Exercise directions
The required answer is every line of the data containing the word "evenodd".

Data under study
- - - - -
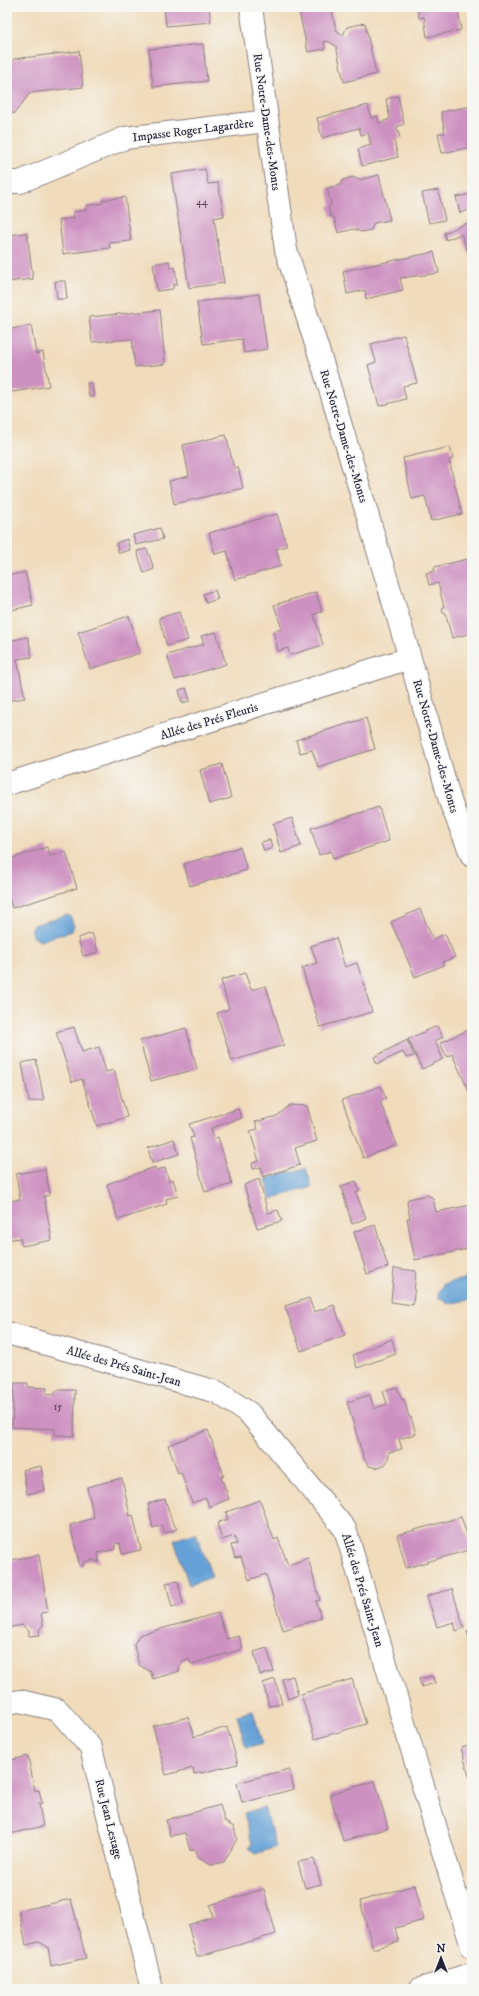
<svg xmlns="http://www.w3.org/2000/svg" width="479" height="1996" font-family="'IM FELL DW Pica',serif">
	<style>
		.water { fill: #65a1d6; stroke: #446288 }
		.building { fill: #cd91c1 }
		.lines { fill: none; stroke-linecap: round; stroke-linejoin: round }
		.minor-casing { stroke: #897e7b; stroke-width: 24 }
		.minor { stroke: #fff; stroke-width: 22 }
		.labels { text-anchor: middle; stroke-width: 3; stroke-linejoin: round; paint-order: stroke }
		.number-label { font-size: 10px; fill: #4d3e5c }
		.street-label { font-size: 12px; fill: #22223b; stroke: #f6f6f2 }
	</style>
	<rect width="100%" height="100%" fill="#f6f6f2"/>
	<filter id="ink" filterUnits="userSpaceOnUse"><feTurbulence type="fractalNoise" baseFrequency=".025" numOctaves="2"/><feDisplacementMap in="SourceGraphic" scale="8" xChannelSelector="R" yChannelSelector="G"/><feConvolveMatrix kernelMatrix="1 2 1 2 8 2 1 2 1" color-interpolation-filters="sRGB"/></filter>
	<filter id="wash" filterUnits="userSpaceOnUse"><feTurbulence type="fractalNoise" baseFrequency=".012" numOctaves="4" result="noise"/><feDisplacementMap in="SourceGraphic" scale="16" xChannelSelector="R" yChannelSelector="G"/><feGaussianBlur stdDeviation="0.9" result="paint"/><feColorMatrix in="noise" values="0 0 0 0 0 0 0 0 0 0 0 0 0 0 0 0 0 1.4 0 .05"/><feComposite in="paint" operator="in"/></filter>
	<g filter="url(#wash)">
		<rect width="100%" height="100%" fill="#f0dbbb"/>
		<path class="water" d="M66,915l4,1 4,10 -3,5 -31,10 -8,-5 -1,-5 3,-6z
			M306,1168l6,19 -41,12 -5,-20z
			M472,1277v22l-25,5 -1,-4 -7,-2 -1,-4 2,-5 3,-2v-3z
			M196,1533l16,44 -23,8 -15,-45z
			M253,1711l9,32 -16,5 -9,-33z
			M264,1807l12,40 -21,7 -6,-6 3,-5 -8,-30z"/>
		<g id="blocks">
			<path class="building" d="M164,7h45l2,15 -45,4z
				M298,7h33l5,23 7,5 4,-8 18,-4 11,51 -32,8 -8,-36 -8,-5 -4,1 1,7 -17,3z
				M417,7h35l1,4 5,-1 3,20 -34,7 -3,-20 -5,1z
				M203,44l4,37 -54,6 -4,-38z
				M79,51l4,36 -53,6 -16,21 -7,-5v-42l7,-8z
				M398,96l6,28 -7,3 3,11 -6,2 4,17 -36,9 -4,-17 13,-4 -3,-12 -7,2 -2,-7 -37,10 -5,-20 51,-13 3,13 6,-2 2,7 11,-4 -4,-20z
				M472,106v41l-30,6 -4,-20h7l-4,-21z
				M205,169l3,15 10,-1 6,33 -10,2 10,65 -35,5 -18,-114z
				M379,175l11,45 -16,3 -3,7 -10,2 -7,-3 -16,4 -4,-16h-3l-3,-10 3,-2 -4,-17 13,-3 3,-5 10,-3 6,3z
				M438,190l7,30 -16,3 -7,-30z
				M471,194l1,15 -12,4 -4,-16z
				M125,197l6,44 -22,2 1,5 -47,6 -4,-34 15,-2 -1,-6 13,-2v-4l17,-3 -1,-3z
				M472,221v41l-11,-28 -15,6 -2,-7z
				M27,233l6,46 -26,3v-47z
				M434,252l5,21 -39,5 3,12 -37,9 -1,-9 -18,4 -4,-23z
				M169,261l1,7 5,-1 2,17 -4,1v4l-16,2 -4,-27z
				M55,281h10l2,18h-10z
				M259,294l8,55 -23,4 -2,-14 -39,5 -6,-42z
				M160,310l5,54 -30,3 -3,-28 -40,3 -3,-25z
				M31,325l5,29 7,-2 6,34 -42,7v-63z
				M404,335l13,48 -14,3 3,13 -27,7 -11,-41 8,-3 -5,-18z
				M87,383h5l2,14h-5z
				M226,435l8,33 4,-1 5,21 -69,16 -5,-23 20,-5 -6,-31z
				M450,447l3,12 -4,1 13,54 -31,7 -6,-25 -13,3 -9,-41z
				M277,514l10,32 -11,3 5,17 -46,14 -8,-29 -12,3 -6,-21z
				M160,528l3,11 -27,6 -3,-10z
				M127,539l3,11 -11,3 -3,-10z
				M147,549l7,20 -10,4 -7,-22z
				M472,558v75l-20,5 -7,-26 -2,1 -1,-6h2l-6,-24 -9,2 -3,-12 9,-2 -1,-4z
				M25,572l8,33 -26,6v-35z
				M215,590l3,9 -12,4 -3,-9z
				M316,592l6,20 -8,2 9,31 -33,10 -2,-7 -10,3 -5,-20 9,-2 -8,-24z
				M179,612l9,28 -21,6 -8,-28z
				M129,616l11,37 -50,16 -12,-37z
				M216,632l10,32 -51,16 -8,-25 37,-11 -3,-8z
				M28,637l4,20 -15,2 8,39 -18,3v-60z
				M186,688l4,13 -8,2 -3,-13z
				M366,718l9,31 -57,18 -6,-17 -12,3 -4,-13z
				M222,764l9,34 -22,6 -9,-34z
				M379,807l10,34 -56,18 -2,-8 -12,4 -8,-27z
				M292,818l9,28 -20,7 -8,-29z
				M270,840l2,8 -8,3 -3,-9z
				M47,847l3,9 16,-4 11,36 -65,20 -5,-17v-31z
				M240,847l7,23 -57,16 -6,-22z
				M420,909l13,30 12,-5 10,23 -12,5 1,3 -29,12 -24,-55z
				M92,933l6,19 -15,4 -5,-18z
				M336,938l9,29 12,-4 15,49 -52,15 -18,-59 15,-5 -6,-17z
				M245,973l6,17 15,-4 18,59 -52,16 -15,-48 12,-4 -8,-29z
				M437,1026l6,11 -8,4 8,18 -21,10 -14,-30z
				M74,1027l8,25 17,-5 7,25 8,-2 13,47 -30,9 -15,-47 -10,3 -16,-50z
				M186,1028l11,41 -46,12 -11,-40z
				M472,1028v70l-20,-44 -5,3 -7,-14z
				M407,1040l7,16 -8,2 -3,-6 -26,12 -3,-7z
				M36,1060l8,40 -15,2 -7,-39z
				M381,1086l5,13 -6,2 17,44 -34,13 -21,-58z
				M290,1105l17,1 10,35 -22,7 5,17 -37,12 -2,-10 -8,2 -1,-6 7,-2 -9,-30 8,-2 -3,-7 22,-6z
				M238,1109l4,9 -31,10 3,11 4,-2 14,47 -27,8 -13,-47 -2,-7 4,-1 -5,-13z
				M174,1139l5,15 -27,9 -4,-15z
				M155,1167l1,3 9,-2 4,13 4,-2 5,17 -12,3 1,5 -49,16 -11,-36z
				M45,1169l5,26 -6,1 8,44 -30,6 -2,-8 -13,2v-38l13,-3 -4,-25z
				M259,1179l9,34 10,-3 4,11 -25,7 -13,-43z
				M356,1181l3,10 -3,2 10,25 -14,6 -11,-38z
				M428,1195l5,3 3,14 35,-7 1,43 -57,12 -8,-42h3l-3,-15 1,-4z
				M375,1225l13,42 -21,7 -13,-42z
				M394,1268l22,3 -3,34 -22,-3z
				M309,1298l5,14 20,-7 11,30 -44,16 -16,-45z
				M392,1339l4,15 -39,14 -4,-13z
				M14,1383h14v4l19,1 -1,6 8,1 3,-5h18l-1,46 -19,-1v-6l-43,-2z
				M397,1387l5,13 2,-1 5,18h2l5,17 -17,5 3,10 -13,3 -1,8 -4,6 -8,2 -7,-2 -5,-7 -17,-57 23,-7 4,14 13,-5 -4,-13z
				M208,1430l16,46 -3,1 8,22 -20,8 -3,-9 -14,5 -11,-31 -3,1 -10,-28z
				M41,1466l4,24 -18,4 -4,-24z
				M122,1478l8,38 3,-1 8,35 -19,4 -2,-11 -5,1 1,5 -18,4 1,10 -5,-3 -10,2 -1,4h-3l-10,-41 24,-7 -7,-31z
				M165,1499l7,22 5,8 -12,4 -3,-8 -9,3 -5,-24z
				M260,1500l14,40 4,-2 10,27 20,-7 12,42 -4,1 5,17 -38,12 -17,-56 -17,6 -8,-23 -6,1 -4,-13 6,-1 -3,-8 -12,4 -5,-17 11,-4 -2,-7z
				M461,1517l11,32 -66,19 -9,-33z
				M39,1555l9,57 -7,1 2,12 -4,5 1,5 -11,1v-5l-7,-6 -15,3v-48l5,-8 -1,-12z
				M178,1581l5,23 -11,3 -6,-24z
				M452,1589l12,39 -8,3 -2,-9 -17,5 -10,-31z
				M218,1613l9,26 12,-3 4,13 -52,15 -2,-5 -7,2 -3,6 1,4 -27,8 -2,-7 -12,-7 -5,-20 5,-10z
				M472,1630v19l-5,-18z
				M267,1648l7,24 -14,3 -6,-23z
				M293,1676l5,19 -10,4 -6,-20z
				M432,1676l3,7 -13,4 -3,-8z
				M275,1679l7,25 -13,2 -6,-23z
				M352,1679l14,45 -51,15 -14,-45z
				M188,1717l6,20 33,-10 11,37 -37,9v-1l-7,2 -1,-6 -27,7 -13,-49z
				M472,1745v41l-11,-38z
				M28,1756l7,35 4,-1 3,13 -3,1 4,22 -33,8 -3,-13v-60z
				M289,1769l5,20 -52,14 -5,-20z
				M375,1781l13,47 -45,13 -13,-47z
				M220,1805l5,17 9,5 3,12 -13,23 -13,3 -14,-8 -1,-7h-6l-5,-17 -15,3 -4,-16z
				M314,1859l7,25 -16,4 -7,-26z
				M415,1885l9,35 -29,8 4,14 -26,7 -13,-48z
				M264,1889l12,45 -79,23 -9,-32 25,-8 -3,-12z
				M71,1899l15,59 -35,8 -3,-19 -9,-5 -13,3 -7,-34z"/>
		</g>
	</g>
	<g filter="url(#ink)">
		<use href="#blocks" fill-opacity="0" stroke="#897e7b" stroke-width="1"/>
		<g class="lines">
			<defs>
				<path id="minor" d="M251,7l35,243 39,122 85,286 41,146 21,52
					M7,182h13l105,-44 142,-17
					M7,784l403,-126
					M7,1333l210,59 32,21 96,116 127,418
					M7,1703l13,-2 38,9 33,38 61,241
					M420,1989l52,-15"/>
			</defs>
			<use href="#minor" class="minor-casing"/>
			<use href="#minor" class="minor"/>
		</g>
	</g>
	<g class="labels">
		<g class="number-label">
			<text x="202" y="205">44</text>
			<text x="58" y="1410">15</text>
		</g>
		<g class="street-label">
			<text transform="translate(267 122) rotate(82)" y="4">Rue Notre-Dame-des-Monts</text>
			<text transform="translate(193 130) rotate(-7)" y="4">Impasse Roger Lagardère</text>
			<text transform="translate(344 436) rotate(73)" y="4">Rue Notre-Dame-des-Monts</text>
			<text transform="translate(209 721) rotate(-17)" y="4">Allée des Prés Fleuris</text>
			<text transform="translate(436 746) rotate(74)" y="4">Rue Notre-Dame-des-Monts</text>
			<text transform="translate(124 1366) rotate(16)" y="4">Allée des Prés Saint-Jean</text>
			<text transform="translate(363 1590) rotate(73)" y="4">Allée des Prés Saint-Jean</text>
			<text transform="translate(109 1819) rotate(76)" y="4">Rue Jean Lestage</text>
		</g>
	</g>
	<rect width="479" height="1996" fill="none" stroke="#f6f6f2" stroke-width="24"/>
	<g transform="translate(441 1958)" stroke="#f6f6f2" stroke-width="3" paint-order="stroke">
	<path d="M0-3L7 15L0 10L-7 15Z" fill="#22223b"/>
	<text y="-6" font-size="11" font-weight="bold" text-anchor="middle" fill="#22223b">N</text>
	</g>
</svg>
- - - - -
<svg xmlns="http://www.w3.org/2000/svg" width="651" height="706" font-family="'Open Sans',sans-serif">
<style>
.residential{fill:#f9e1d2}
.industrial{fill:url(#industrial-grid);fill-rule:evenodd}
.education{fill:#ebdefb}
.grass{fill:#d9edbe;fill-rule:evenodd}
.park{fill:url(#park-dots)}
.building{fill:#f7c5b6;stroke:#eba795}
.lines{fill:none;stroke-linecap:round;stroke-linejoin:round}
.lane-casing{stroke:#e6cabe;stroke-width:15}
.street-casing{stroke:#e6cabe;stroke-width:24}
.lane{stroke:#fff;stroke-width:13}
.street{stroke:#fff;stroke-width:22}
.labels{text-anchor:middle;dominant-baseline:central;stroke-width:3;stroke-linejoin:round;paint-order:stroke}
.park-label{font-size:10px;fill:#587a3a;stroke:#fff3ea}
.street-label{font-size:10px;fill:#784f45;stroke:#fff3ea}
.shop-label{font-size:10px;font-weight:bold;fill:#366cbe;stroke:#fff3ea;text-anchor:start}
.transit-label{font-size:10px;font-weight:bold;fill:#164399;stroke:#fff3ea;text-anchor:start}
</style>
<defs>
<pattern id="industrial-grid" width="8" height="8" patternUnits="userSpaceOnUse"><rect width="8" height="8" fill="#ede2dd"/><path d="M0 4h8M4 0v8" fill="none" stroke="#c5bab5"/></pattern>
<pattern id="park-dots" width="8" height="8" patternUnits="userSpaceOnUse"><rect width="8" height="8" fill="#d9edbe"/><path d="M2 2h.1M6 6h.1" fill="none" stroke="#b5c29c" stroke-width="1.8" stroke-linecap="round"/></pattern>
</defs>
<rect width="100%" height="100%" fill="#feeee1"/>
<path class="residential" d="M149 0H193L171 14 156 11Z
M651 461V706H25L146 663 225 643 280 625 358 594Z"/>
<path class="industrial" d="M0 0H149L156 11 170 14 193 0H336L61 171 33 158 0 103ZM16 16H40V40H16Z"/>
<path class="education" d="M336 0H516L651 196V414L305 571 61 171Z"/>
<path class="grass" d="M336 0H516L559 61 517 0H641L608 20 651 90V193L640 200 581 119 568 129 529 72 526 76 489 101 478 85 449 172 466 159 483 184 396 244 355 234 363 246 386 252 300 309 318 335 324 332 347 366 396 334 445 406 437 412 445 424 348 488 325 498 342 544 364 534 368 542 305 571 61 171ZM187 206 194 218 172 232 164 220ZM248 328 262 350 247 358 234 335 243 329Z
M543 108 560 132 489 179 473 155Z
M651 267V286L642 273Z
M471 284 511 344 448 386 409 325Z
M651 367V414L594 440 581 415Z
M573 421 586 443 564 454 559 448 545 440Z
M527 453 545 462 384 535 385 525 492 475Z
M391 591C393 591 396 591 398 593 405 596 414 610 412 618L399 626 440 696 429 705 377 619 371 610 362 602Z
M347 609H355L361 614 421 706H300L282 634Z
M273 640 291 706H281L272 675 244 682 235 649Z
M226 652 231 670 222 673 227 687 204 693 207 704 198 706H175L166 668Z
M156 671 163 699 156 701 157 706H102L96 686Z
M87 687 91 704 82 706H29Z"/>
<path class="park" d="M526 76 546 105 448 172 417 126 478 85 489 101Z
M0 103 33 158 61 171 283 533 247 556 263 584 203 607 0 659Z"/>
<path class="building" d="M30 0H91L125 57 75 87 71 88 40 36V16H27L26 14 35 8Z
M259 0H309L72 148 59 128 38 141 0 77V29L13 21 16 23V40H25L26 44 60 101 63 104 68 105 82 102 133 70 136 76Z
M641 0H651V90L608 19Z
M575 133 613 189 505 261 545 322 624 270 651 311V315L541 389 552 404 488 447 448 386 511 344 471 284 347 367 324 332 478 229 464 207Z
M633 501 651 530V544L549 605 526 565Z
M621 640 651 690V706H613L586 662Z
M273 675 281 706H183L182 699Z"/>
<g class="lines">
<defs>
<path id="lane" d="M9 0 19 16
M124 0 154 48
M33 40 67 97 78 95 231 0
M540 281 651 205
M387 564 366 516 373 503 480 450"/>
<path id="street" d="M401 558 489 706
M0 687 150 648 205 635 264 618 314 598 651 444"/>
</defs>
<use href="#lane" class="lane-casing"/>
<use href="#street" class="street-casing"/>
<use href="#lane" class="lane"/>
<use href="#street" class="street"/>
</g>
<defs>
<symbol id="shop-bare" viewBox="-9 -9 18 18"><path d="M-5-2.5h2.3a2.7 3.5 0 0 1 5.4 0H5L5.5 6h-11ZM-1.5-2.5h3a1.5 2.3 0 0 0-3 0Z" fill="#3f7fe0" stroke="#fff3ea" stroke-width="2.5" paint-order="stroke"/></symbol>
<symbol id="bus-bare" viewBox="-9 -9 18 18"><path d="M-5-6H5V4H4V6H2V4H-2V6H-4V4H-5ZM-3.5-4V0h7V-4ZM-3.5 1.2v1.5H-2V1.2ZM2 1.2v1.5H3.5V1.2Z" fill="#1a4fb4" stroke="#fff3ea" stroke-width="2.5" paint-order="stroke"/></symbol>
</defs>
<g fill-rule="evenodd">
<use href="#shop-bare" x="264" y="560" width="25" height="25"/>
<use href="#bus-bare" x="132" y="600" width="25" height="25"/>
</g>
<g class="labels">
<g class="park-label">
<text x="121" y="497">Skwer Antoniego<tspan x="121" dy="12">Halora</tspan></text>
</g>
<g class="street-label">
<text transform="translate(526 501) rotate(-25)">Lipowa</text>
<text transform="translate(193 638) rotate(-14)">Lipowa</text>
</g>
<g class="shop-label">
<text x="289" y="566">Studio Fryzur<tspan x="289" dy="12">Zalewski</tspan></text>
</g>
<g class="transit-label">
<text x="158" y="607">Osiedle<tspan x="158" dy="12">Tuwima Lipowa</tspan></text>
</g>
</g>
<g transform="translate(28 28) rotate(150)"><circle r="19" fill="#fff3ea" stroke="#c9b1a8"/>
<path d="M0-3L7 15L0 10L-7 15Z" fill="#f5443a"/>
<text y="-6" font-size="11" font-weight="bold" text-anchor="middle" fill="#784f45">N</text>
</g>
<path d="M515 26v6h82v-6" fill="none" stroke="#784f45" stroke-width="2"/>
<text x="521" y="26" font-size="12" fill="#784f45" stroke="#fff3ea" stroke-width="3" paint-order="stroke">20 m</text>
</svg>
- - - - -
Solution
.industrial{fill:url(#industrial-grid);fill-rule:evenodd}
.grass{fill:#d9edbe;fill-rule:evenodd}
<g fill-rule="evenodd">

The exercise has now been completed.